Il primato di Dio nella questione della.. pelle da salvare, si traduce poi nel suo primato anche nell’ambito della salvezza individuale. La Grazia precede e prevale su ogni nostra iniziativa di bene; è l’azione dello Spirito ciò che veramente trasfigura la nostra esistenza cristiana conformandola a Cristo. Non che sia negata la nostra parte di responsabilità, ma il risultato e il frutto della santità è ben oltre il nostro merito, ..e la nostra afficienza. In questo senso dice oggi Gesù: “Se qualcuno vuol venire dietro a me, rinneghi se stesso, prenda la sua croce e mi segua”. E’ la croce della obbedienza a Dio e della docilità allo Spirito, il scegliere cioè più il volere di Dio e le sue ispirazioni che non le nostre inventive e i nostri criteri di autorealizzazione.
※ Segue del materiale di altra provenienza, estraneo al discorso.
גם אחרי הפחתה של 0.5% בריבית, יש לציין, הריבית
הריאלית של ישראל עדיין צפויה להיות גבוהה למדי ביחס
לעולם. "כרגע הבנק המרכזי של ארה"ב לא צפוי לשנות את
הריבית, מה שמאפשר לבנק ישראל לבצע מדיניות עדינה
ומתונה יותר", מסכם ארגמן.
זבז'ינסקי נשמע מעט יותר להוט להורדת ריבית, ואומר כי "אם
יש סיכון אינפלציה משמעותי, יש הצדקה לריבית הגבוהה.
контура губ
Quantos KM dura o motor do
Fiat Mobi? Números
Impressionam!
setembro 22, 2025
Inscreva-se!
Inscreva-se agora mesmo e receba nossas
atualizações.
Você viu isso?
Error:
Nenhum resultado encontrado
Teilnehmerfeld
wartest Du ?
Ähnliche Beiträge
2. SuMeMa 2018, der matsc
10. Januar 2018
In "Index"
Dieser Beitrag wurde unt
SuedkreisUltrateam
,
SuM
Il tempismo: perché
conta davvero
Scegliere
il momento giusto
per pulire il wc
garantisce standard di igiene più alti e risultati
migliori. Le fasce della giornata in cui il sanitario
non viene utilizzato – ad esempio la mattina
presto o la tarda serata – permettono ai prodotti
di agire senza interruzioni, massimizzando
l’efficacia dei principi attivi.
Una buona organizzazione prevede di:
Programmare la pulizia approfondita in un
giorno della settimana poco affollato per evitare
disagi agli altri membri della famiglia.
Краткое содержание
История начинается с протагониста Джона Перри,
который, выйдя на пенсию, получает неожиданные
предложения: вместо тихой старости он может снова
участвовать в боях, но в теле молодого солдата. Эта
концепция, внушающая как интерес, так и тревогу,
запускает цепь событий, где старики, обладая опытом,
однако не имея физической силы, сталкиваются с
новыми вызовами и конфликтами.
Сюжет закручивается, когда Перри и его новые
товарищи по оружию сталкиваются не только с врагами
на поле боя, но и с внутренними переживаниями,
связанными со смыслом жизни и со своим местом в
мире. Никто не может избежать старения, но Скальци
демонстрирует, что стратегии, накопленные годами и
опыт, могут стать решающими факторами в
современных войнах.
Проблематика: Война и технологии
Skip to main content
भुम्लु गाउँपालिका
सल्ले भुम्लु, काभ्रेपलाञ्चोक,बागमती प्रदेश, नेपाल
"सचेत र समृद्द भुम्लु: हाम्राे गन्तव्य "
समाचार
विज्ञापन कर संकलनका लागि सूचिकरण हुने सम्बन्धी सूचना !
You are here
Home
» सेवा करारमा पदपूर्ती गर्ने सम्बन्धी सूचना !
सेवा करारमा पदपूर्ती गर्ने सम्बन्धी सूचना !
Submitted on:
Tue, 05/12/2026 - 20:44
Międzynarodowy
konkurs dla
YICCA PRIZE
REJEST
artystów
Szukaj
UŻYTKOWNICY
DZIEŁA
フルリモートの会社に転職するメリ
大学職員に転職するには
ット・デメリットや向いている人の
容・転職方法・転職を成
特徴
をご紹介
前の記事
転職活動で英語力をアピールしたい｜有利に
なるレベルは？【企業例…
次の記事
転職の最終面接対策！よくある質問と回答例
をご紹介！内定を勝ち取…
Il che suggerisce anche lo stile del Regno di Dio da costruire, che è lo spirito delle Beatitudini. “Poveri in spirito.., miti, misericordiosi, perseguitati per la giustizia..” (cf. Mt 5,3-12). Il vangelo si trasmette non con il prestigio o il potere, né appoggiandosi sui mezzi umani della imposizione o dell’imbonimento mediatico, ma coi mezzi della persuasione, della testimonianza, della discrezione...: del contagio - diceva Martini! E più profondamente col credere e collaborare all’agire stesso di Dio, come strumenti congiunti nella santità, nella preghiera, e.. nel mezzo più povero ai nostri occhi: la preghiera di intercessione! Infine, entro “una generazione adultera e peccatrice” è da mettere in conto anche la persecuzione, la derisione, l’emarginazione. Ma “chi perderà la propria vita per causa mia e del vangelo, la salverà”.

Immagine esemplare di affidamento pieno e di umiltà è sempre Maria, la madre di Gesù: “Ha guardato l’umiltà (la pochezza) della sua serva.., grandi cose ha fatto in me l’Onnipotente” (Lc 1,48-49). La più grande attività è la docilità. Anche contro la nostra logica. Pietro dice: Non ho preso nulla.., ma “sulla tua parola getterò le reti” (Lc 5,5). Anzi, anche contro le nostre mancanze e peccati, perché proprio Pietro - pentitosi - fu scelto per essere il capo. Alla fine si è salvati.. non dalle opere nostre, ma dal perdono! E’ tutta una logica diversa.., che aveva già sconcertato la stessa moglie di Davide tremila anni fa.